I kind of disagree with you guys on the bed situation. I don't think I've never come back from breakfast with the room made up whether or not the attendant was asked to do it. Remember that they have 20 rooms to make up, which is a good hour and a halfs worth of work. Usually if you just give the attendant a heads up that your back from breakfast, they will come and make up your room right away. When Mike said he "didn't have time" to up your beds up, it may gave been because he was making up other rooms. Though Mike made the mistake of putting your bag on the red cap cart, he knew exactly what to do and took time to come and made sure you had it. Just kind of felt you were comming down a little hard on him, remember his job is not as easy as it may seem. Now if he was lacking in other areas of service I could see your frustration. For me, as long as the attendant is not rude or mean, I'm fine. Yes, service quality does affect a tip, but I'd rather not be bothered by a rude attendant than making up the beds myself.


----------



## AlanB (Dec 3, 2003)

Amfleet said:


> I kind of disagree with you guys on the bed situation. I don't think I've never come back from breakfast with the room made up whether or not the attendant was asked to do it.


Amfleet,

I'd say that about half the time I've traveled in a sleeper, I've returned from breakfast to find my bed put away. I've had attendant's that just seemed to pay attention to my comings and goings, I've had a few that spotted me in the diner as they came to pick up food for someone in the handicapped room, and I've even had two or three tell me to push the attendant button before I go to breakfast.

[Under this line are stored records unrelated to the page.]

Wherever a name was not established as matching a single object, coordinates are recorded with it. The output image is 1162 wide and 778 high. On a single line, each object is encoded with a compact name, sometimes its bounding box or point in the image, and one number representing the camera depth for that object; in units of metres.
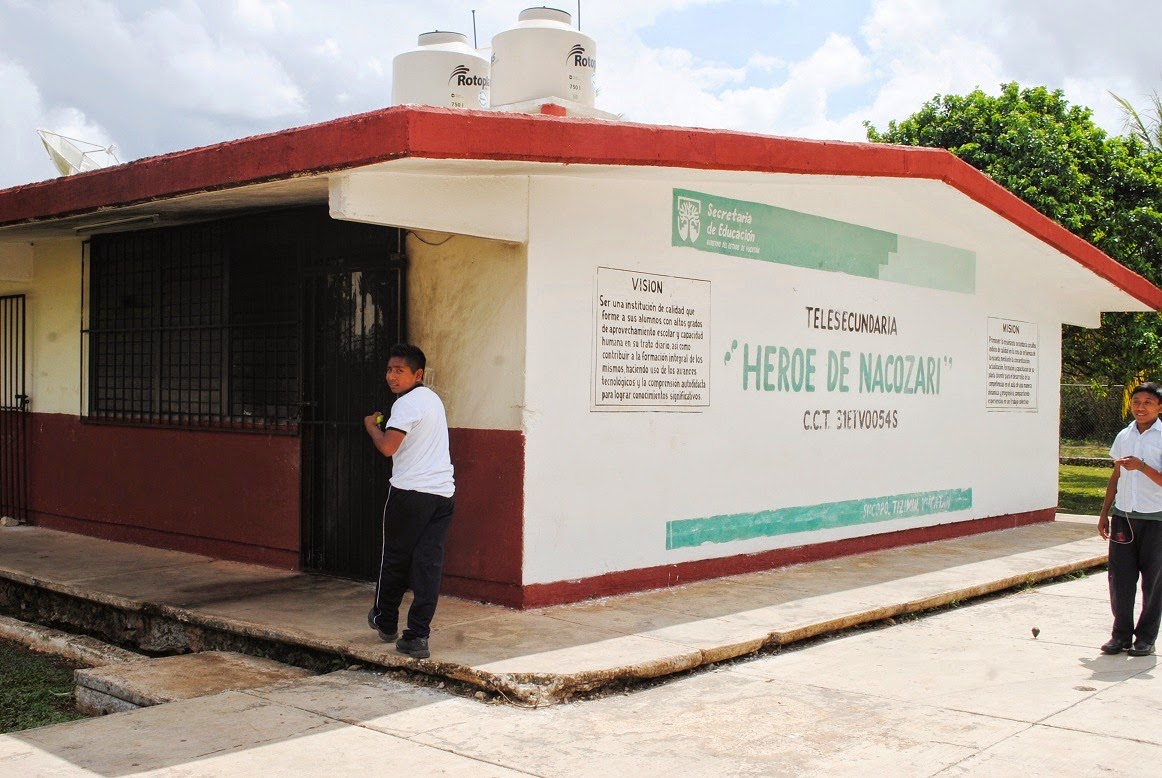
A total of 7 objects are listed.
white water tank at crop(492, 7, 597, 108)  8.17
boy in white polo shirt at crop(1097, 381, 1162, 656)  6.49
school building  6.88
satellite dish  11.05
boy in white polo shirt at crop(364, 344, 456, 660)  5.75
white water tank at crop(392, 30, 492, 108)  8.77
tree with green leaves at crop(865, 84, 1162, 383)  15.98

Yes one of those who told me to push the button failed to make up my room while I was out. However he apologized profusely for having failed to get it done before I returned. I knew that he had a full car with several seniors who didn't go to the diner, so that delayed him. However later that morning, since he knew that I linked water, he brought me like 5 bottles as penance.


----------



## Bill Haithcoat (Dec 3, 2003)

Maybe I have such good luck because my wake up call is predicated upon when the diner opens, and the attendant knows that because I ask for it that way. The attendant knows for sure that I am going for breakfast and I think he or she seems to take that as a cue that I would like the bed made. I am an early riser, usually among the first in the diner, so maybe he is not as busy yet with the other people, also.

Amfleet,I do think that was good follow-through about being sure the luggage put on the red cap truck caught up with amtrakmichigan.


----------



## EmpireBuilderFan (Dec 3, 2003)

AlanB said:


> I've even had two or three tell me to push the attendant button before I go to breakfast.

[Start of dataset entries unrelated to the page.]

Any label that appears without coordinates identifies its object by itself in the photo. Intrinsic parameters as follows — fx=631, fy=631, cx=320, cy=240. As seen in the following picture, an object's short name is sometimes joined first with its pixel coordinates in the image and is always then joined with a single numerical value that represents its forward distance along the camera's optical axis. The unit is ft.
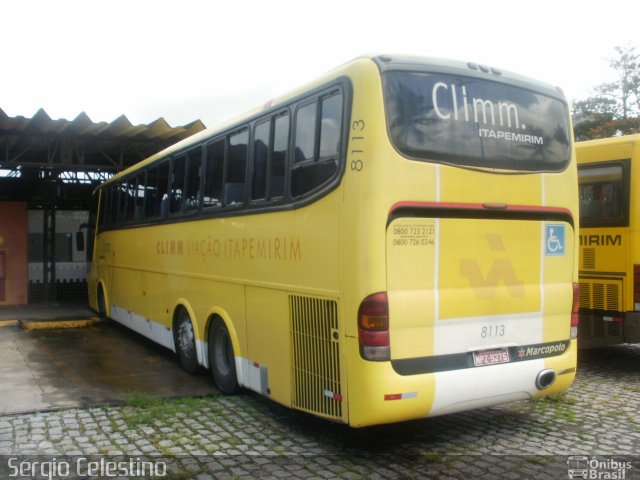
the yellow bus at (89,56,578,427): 15.80
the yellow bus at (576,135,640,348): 26.76
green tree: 103.19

That's been my experience with most of the attendants I've dealt with. They just asked me to pull the attendant call button before I left for breakfast, and they took care of the room while I was gone. Once, I even had an attendant make up the room while I was in the downstairs shower. It was a pleasant surprise to get back to my room after a nice shower and find the room ready for the day. Needless to say, he got a nice tip.


----------



## tp49 (Dec 3, 2003)

AlanB said:


> However later that morning, since he knew that I linked water, he brought me like 5 bottles as penance.


So Fr. Alan did you give him absolution for the 5 bottles of water or did you darn him to heck for the remainder of the trip? B)


----------



## AlanB (Dec 3, 2003)

tp49 said:


> AlanB said:
> 
> 
> > However later that morning, since he knew that I linked water, he brought me like 5 bottles as penance.
> ...


I had already forgiven him after his multiple appoligies for not having gotten to the room while I was out. He had already shown me that he was a good attendant the night before. He greeted every pax, twice, once while boarding and then again briefly after leaving the station. He made announcements on the PA, he came by to make sure that everyone new that the diner was open for dinner, he was prompt with setting the bed up the night before.

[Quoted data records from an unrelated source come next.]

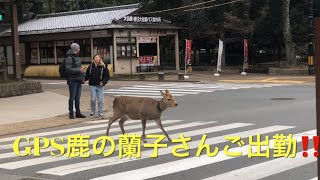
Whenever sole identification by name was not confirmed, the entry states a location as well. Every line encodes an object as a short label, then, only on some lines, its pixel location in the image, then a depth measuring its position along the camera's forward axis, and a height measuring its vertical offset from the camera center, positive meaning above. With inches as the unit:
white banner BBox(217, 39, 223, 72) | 1423.5 +7.5
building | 1513.3 +55.7
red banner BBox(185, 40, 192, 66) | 1403.8 +3.1
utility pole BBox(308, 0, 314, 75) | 1268.5 +3.4
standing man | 551.8 -22.5
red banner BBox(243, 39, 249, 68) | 1422.2 +6.5
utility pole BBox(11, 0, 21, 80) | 933.2 +27.7
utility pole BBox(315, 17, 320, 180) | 141.5 -1.1
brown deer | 359.6 -39.0
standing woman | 553.6 -24.3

Plus I knew that he really had been held up by like 4 different rooms all wanting breakfast delivered. If I know that my attendant is really busy helping my fellow passengers, then I'm not bothered if he/she neglects me a bit. I figure that I already know my way aroung the room, where as the other pax may not.

So setting my own bed up at night or putting it away in the morning doesn't bother me if I know that the attendant is responding to others. If I don't know where he/she is and I'm doing those things or if the car is largely empty, then I'll be upset and the tip will go down.


----------



## amtrakmichigan (Dec 4, 2003)

Amfleet said:


> I kind of disagree with you guys on the bed situation. I don't think I've never come back from breakfast with the room made up whether or not the attendant was asked to do it. Remember that they have 20 rooms to make up, which is a good hour and a halfs worth of work.


Amfleet,

I could tell "mike" was a "screw ball" from the time we left Chicago. Beleave me, I won't write about how bad a service was if the guy was actualy busy, or truly did forget to put our beds up. He knew we went to breakfast because when we left for the diner I asked him to put them up. He said "oh no problem, I will have it done in 5 or 10 minutes from now" Well after 45 minutes in the Diner, they wern't done. I also failed to mention "Mike" seemed to be a little social with other employees as he passed through the diner when we were eating. Beleave me, this was an attendent that didn't take his job seriously. When he actualy did return to put the beds up I told him I already did it, he just said "OH" and walked off. No I am sorry, it slipped my mind, or I am sorry I got backed up doing other rooms before yours. Just a plain "OH" with a disapointed facial expression. As far as the bag went, if he didn't offer to hang around to make sure I found it, or refused to upon my request, there would have been a big scene that he wished he never got involved with. I don't consider him "going out of his way" to do what he did since it was HIS screw up, not mine or another passengers. "Mike" was clearly there to collect a pay check just doing what he "had to do" to receive it every week.


----------



## Bill Haithcoat (Dec 4, 2003)

I got it.....he was a bad apple. I can only imagine what you mean by his "socializing", but I will not say anymore about that... I .think we all get it now.......glad much of the rest of your trip went well.


----------



## Amfleet (Dec 5, 2003)

On both my trips on the Capitol Limited most of the attendants would kind of socialize in the diner between meals, but I never had a problem with it. I was enjoying myself and I was glad they were enjoying themselves too. I knind of like how an Amtrak your not being waited on hand and foot. Frankly, I'm happy if the attendant greets me when I board, introduce themselves when the train is underway, make up my room in the evening and morning, and offer to help with luggage when detraining. If my bed is not made up when I come back from breakfast I simply remind the attendant, and then lay back to watch whats out the window. Remember this isn't a five star resort, but Amtrak. The only time I really get annoyed with a crew member is when they are down right rude and hate their job. Amtrakmichigan, this has nothing against you, but im curious as to if the attedant comlpeted the five tasks i mentioned, whether or not they were a little delayed? Also, was this attendant down right rude? Did it seem like he hated his job?


----------



## Noordam (Dec 5, 2003)

Good trip report amtrakmichigan.

I love Union Station and the Food Court. FYI there is a DC Metro station there and if you have time you can take the subway down to DC Mall. I did a software contract at the DC Metropolitian Police in the winter of 98. We would take the subway from outside HQ MPDC and ride over to Union Station for lunch.


----------